(Source document):
# # # #

I’ve used paid search to promote blog content as a branding play/upper funnel tactic with broader keywords. For example, promoting blog content about home maintenance for a contracting company using keywords like “how to fix x”. Low conversion volume but high interaction rate. – @okhannahko

Last few years in our agency, content promotion has become a must-have. We qualify new biz opps by whether they come with content. – @heyglenns

I feel paid search is underused for content. It takes some keyword finesse to catch research/informational intent, but there’s a ton of opportunity there. – @ferkungamaboobo

yes, but not for B2B. I promote content for a travel site and they very like their audiences, RLSAs, sharing between channels. – @JuliaVyse

 

 

Q7: Typically B2B advertisers have more complex conversion setups than eCommerce (using Saleforce, Marketo, etc.), how do you measure success based off of what truly matters to the advertiser?

# # # #

(Data shown):
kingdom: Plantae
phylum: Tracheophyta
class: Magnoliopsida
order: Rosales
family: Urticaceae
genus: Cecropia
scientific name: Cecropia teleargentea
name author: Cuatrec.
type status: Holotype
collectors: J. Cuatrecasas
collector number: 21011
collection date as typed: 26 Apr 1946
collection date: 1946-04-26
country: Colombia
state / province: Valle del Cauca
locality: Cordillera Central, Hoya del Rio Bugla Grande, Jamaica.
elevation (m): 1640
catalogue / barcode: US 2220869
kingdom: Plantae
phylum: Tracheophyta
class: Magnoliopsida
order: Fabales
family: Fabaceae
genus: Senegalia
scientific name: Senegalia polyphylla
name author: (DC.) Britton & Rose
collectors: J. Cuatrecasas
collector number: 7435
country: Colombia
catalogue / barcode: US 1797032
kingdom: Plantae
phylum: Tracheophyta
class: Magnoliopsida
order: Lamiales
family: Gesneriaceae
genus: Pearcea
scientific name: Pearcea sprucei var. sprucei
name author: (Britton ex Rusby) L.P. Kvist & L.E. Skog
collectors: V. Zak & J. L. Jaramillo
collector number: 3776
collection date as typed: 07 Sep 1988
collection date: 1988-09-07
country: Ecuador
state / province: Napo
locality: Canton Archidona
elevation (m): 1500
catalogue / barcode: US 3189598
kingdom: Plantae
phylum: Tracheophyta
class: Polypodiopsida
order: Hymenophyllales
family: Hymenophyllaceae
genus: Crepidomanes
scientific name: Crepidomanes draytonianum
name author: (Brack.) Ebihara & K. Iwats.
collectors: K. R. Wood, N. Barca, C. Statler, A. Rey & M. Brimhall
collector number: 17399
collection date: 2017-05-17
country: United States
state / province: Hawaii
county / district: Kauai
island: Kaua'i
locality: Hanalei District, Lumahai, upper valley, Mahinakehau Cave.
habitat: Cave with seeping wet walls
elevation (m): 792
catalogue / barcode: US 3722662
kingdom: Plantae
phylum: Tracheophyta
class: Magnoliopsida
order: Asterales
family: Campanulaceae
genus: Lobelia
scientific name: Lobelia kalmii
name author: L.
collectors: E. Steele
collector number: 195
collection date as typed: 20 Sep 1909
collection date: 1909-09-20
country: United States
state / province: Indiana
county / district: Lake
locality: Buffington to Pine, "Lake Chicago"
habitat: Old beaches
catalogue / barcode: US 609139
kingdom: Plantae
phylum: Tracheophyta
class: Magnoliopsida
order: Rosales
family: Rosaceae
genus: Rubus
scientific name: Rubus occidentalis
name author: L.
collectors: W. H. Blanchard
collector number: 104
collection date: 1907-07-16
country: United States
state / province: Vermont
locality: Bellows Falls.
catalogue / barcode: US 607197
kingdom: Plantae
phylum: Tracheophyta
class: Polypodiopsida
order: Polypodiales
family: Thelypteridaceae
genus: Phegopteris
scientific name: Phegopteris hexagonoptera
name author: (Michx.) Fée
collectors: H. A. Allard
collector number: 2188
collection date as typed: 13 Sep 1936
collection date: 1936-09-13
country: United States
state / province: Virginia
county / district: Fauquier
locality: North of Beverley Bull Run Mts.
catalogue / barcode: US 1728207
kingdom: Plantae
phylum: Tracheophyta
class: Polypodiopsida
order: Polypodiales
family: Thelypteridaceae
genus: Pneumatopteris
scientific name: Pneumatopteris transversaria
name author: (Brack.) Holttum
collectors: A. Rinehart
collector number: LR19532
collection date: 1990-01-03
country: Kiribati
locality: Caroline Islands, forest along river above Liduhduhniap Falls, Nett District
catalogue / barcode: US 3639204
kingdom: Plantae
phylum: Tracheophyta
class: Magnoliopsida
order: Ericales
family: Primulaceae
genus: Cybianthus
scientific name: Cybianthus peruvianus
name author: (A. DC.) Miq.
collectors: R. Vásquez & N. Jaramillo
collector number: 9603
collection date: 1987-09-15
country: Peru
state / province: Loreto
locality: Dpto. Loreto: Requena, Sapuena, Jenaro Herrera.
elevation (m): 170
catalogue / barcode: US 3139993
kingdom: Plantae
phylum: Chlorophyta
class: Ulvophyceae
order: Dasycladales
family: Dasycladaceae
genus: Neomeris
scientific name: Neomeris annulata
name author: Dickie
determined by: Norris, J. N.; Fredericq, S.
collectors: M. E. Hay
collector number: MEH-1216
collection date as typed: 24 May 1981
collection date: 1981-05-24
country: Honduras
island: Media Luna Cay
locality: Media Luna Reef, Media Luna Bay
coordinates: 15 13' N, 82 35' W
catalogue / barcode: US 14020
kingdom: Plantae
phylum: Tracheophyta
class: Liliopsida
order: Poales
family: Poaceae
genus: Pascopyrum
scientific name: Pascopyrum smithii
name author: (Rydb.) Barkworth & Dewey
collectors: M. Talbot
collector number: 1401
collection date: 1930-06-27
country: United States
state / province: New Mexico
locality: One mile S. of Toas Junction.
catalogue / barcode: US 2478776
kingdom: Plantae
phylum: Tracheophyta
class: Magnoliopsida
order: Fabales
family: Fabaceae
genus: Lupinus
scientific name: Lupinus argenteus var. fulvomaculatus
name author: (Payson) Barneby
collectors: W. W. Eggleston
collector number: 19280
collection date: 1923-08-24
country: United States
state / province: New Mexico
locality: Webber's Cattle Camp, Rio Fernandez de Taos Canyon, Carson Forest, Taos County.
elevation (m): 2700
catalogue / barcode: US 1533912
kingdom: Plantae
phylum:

# # # #

Reproduce the full text on promoting content through paid search, word for word and with nothing left out. The records come from a different source than the text.

(Exercise result):
I’ve used paid search to promote blog content as a branding play/upper funnel tactic with broader keywords. For example, promoting blog content about home maintenance for a contracting company using keywords like “how to fix x”. Low conversion volume but high interaction rate. – @okhannahko

Last few years in our agency, content promotion has become a must-have. We qualify new biz opps by whether they come with content. – @heyglenns

I feel paid search is underused for content. It takes some keyword finesse to catch research/informational intent, but there’s a ton of opportunity there. – @ferkungamaboobo

yes, but not for B2B. I promote content for a travel site and they very like their audiences, RLSAs, sharing between channels. – @JuliaVyse

 

 

Q7: Typically B2B advertisers have more complex conversion setups than eCommerce (using Saleforce, Marketo, etc.), how do you measure success based off of what truly matters to the advertiser?